* What the exercise asks
Please answer these from the year-in-review post:
1. On what date did the move to NYC happen?
2. Which city, described as warm and relaxing, did the writer visit in December?
3. How long does the writer say it takes to acclimate to a new place?

* Supplied passage
----------
This was a big month for me--the month I got a promotion at my job and opportunity to move to the East Coast. I chose New York City as my new home, and this month I was off to Waterloo, Canada for training (my company has a branch in Canada). 



AUGUST

I spent two whirlwind weeks saying goodbye to loved ones in San Diego, and then, August 15, 2015 is when I moved to NYC in the sweltering, crazy summer heat. 


SEPTEMBER


No travel this month, as I started to ease into my new city and build a community around me (whilst also appreciating every rooftop/skyscraper view).

OCTOBER




Took a very quick work trip to DC, went out at night and snapped a blurry photo of the white house while some guy yelled at us to "not get too close!" Okay, guy. 


NOVEMBER 

Stayed in New York, had a fun Friendsgiving.

DECEMBER


Went to Miami, which was warm and relaxing, but not terribly interesting in the winter so I never posted on it.

And finally, I took a trip back to San Diego for Christmas. I stayed for a New Year's Eve Wedding, which was magical and beautiful (and a reunion for old college roommates/sorority sisters).


What a year! Internally, 2015 was a year I was going through some struggle, knowing I had to branch out of San Diego, but was still figuring out the how/when/where. I think this was evident in my random travel to a few US cities ("should I live here?"), as well as returning to London for a long stay because I missed it so.

The move to New York was decided in a matter of days, and east just felt like the right direction. It is a city where I believe I get my "travel" in everyday--there's no shortage of things to do and interesting people to see.

I still battle my grass-is-greener syndrome, I still miss London, and I wonder if I will ever live in Europe again; however, this is home, now. In creating a post like this, I realize I don't have to envy another place, another life. My own life is pretty sweet, and I'm curious to see where 2016 will bring me, or rather, where I choose to go, because life is all about choosing and creating. 2015 is a testament to that. 

10.24.2015

Acclimation, to the Weather and Much More


As the weather has been dropping, I've been warming up to NYC. It always takes me a solid two or three months to really acclimate to a new place and I constantly have to remind myself of that. I'm an impatient and restless soul, the worst combination. I've been running around like a mad woman, going to fairs for work, learning a new job, meeting new people, traveling a bit, already shedding some tears over a couple guys (I know, right?), but overall keeping an open heart and open mind to LIFE.

I'm proud of my impatient, restless self for realizing that there is an acclimation process to every new story--the period in which you are introduced to the setting, the characters, and the overall disposition of the heroine. And, boy, does she have an adventurous disposition. These bright eyes only see possibilities when thinking of what may come with the next turn of the page.
----------
* Given data

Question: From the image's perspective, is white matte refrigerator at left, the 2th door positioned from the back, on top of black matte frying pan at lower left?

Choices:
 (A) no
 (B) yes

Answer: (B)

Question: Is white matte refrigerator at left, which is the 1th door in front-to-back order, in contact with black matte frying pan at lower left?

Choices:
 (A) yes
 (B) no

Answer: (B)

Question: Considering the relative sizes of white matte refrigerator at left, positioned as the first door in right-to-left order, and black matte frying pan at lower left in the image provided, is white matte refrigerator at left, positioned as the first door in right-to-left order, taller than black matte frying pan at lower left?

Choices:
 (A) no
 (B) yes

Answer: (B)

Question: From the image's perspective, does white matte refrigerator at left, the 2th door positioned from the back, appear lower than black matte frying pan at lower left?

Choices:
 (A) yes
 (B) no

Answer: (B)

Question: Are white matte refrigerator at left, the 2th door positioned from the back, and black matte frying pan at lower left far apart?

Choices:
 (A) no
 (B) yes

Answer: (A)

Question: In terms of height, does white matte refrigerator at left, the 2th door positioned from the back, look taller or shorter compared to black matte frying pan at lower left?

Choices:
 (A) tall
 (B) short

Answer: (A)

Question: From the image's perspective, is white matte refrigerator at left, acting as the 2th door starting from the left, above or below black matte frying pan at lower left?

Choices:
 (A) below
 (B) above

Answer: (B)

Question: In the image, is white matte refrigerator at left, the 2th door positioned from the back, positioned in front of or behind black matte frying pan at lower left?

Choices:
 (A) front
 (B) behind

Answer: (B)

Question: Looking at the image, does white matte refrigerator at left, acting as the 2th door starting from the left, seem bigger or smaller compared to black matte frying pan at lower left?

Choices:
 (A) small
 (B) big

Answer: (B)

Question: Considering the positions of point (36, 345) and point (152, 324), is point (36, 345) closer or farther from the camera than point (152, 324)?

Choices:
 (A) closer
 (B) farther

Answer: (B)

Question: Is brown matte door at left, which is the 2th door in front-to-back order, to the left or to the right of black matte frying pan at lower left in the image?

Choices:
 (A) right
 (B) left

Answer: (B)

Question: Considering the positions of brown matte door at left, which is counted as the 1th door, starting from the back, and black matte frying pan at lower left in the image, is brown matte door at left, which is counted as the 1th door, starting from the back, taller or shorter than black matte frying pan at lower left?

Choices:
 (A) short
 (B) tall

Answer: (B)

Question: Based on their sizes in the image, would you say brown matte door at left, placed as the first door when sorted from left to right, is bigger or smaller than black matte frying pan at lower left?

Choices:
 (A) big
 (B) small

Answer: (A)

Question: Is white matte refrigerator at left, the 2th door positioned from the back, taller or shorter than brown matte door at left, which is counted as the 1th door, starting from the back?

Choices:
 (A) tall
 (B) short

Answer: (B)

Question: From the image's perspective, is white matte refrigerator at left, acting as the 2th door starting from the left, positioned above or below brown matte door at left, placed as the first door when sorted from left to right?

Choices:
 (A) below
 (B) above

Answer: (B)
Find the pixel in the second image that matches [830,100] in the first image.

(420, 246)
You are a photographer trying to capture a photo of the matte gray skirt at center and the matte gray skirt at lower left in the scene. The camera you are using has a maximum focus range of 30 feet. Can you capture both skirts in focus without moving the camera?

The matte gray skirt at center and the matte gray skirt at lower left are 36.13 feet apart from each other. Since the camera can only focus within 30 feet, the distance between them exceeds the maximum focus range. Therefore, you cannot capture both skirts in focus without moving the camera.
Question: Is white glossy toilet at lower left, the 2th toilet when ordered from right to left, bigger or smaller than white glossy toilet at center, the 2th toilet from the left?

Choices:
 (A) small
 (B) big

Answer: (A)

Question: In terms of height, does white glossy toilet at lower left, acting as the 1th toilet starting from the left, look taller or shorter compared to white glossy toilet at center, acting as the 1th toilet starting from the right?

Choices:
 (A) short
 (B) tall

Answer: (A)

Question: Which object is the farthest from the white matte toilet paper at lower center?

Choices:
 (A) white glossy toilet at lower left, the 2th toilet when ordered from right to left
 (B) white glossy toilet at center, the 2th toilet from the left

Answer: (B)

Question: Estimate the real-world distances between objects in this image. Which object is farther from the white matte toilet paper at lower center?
----------
* Exercise result
1. August 15, 2015
2. Miami
3. A solid two or three months